- [What is needed]: Write out, word for word, the part of the report on the Bellion Spirits challenge to TTB that runs from "Bellion Spirits LLC" to "credible scientific evidence.".

Bellion Spirits LLC and Chigurupati Technologies Private LTD launched a broad challenge to Alcohol & Tobacco Tax & Trade Bureau’s ban on health claims in alcohol advertising, and TTB’s practice of deferring to the Food & Drug Administration’s standards for evaluating dietary supplements
The case arises because TTB refused to approve two claims: “NTX helps protect DNA from alcohol-induced damage” and (2) “NTX reduces alcohol-induced DNA damage.”
Both claims are truthful, the plaintiffs say, and supported by credible scientific evidence.
By censoring in toto the health-related statements in controversy, the plaintiffs claim TTB violates the First Amendment and denies consumers access in the market, including at the point of sale, to factual information concerning the potential of NTX to reduce the risk of alcohol-induced DNA damage. By censoring Plaintiffs’ speech, TTB casts a pall of censorship over the alcohol market, keeping from it innovations designed to reduce the deleterious effects of alcohol on the body.
There’s more: TTB has for years deferred to FDA to review health-related claims. But TTB doesn’t have the statutory authority to do this, the plaintiffs claim. And because TTB hasn’t adopted “workable regulatory procedures and criteria for the evaluation of health-relation statements, it’s engaged in blanket suppression of truthful health claims on the label, in the labeling, and in the advertising of alcohol,” the plaintiffs say.
Bellion says it provided TTB a “wealth of peer-reviewed literature, animal studies, human clinical test data, and product-specific testing, show that NTX® and its major components reduce DNA damage from DNA single and double strand breaks induced by alcohol and other ROS generating systems in the liver.”
The plaintiffs claim TTB’s policy violates the 1st Amendment to the U.S. Constitution and improperly relies on FDA to evaluate claims.

Extracted records:
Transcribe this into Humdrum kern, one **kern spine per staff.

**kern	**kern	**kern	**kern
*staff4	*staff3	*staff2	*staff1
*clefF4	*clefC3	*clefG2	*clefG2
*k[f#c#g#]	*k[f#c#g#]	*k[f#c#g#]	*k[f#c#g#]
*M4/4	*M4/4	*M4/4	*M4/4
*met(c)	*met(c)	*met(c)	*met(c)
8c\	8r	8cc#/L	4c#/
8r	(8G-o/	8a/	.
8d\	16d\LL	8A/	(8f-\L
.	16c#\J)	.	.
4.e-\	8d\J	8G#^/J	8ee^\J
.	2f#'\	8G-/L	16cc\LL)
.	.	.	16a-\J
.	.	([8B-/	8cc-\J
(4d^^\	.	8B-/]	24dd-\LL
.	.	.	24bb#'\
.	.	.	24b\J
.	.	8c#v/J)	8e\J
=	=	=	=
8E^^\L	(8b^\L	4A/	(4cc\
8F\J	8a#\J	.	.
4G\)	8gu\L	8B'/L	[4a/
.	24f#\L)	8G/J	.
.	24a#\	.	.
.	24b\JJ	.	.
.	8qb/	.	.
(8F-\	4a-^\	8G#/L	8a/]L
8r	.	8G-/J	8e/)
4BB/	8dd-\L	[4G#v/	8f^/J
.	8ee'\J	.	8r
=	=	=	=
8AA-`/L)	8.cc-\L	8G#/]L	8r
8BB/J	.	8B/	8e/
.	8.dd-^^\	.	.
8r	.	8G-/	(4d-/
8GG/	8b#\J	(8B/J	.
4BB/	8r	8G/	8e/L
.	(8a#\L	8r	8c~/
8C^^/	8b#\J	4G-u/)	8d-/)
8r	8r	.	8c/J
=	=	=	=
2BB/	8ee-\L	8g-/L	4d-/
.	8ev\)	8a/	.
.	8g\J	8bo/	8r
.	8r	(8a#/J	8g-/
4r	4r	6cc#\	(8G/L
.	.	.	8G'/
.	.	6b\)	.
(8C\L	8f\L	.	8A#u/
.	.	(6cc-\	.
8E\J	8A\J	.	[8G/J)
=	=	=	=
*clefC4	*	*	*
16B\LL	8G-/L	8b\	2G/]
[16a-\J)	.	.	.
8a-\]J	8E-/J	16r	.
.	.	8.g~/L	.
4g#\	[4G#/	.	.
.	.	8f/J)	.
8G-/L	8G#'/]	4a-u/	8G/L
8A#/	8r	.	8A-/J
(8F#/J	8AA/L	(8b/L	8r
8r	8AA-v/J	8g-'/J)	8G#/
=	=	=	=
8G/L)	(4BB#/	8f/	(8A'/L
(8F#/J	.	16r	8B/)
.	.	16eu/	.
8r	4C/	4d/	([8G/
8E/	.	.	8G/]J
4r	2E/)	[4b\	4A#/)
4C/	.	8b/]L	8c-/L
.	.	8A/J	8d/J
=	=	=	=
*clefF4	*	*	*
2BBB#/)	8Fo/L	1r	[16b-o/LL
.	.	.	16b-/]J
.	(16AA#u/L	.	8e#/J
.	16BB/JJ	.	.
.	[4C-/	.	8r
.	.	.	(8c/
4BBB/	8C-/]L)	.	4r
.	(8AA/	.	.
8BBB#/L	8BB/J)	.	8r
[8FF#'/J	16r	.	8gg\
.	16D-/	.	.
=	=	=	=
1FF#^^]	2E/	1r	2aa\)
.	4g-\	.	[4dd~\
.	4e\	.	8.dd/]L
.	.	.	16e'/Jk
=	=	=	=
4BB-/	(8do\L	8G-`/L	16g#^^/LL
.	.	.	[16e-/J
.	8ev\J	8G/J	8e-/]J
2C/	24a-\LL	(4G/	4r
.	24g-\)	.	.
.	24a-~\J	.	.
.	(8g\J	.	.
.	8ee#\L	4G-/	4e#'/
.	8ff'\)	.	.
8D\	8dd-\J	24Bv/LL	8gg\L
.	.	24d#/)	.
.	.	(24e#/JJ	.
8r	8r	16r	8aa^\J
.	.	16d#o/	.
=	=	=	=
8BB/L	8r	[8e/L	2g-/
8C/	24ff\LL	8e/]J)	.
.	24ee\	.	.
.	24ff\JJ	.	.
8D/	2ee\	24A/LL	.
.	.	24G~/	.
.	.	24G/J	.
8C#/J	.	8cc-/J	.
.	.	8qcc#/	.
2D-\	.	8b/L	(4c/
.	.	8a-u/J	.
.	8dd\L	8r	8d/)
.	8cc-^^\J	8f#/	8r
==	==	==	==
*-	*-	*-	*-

- [Result of the task]:
Bellion Spirits LLC and Chigurupati Technologies Private LTD launched a broad challenge to Alcohol & Tobacco Tax & Trade Bureau’s ban on health claims in alcohol advertising, and TTB’s practice of deferring to the Food & Drug Administration’s standards for evaluating dietary supplements
The case arises because TTB refused to approve two claims: “NTX helps protect DNA from alcohol-induced damage” and (2) “NTX reduces alcohol-induced DNA damage.”
Both claims are truthful, the plaintiffs say, and supported by credible scientific evidence.